■ Exercise directions
Count the lines of the records below that contain the word "lobe", and give only the number.

■ Recorded data
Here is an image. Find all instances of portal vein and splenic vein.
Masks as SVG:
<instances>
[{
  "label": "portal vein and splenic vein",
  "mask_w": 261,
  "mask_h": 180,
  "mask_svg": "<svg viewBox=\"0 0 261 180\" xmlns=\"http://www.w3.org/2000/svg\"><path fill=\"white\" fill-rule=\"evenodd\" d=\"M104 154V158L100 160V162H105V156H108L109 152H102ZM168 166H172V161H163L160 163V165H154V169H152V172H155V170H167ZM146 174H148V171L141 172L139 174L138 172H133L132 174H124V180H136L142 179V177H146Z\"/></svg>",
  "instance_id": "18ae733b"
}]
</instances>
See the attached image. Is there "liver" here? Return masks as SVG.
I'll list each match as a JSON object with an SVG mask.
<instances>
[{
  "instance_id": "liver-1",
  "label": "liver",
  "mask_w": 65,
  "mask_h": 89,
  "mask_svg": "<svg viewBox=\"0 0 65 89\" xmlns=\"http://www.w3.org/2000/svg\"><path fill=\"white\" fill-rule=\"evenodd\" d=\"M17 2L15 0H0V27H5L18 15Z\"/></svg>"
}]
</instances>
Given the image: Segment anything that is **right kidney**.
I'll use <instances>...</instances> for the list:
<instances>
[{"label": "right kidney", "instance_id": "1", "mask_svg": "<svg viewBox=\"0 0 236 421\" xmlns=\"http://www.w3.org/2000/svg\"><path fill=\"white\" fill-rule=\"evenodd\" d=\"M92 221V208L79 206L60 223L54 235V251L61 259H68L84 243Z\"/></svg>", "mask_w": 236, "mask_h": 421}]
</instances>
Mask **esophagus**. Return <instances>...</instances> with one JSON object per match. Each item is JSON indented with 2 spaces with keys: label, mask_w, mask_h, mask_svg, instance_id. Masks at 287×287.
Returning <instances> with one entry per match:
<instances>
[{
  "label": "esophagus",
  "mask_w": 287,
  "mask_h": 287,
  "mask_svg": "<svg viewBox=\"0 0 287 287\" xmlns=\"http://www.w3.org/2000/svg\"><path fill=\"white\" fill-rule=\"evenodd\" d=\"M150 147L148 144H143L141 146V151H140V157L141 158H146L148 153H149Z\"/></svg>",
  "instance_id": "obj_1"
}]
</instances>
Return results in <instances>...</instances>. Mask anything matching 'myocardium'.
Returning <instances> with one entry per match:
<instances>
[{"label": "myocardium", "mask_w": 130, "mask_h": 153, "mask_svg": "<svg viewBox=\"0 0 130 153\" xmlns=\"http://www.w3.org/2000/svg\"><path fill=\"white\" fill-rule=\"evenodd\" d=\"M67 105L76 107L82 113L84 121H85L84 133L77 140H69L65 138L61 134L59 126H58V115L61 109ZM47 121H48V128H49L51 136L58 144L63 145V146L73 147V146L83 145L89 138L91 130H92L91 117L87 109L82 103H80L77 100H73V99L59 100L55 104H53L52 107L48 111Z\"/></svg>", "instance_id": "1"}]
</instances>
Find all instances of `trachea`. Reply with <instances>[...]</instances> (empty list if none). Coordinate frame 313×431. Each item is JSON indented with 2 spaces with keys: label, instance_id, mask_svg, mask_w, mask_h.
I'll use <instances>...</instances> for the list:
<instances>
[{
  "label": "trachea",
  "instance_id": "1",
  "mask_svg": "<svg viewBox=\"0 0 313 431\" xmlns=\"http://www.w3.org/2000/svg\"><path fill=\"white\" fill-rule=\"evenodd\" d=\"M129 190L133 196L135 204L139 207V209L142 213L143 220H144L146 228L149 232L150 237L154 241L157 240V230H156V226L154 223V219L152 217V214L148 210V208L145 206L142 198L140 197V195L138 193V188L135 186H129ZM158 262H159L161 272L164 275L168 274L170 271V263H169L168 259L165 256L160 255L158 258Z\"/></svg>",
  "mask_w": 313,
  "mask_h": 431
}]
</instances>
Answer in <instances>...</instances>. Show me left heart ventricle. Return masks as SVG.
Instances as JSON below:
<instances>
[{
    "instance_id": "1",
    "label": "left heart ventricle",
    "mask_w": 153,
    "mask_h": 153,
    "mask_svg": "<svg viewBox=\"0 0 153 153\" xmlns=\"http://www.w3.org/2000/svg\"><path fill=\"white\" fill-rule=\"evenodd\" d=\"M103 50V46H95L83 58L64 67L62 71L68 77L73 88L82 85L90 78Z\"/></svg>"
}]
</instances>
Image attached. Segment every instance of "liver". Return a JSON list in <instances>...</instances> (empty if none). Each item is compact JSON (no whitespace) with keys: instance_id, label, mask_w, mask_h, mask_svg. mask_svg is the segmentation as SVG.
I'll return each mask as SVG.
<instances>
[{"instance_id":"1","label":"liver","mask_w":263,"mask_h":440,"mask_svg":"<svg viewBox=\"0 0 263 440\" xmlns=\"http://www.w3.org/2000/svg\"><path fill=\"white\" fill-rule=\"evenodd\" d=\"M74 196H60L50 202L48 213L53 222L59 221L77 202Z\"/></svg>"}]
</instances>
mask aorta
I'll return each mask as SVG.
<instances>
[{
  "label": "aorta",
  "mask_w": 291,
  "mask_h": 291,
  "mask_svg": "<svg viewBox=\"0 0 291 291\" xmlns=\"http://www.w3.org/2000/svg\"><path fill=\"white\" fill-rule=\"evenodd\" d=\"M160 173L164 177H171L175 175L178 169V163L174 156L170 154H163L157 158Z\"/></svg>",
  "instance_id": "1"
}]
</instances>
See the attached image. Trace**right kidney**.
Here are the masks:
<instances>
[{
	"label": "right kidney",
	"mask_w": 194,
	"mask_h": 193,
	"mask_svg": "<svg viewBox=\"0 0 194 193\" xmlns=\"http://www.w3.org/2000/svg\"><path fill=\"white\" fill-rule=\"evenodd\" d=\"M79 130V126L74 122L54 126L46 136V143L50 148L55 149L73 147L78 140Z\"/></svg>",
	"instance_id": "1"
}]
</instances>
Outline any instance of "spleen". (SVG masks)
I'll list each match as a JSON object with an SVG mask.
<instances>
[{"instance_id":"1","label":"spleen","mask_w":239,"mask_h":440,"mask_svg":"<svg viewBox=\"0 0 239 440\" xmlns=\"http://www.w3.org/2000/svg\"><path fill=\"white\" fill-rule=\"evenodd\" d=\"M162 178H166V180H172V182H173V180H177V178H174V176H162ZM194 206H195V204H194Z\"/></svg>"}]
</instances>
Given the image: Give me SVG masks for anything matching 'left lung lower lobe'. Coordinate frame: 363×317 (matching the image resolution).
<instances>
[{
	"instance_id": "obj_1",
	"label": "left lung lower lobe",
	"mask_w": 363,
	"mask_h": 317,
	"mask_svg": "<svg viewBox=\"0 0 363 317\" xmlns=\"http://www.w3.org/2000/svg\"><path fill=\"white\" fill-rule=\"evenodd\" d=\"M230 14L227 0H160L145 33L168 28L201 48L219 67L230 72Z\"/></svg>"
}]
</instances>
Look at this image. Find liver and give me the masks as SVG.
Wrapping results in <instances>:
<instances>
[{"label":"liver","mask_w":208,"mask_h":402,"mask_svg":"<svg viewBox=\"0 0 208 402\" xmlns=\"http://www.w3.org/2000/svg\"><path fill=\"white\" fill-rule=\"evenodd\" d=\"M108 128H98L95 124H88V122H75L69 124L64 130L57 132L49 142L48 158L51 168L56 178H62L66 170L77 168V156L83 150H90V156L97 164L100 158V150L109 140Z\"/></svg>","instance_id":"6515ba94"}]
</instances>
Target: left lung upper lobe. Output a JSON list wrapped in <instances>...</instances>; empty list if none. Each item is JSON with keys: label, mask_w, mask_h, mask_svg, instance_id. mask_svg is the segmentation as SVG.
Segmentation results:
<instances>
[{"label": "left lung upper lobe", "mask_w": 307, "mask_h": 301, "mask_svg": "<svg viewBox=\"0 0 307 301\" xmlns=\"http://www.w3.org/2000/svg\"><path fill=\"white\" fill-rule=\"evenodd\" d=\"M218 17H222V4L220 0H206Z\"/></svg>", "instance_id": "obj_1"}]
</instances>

■ Solved problem
4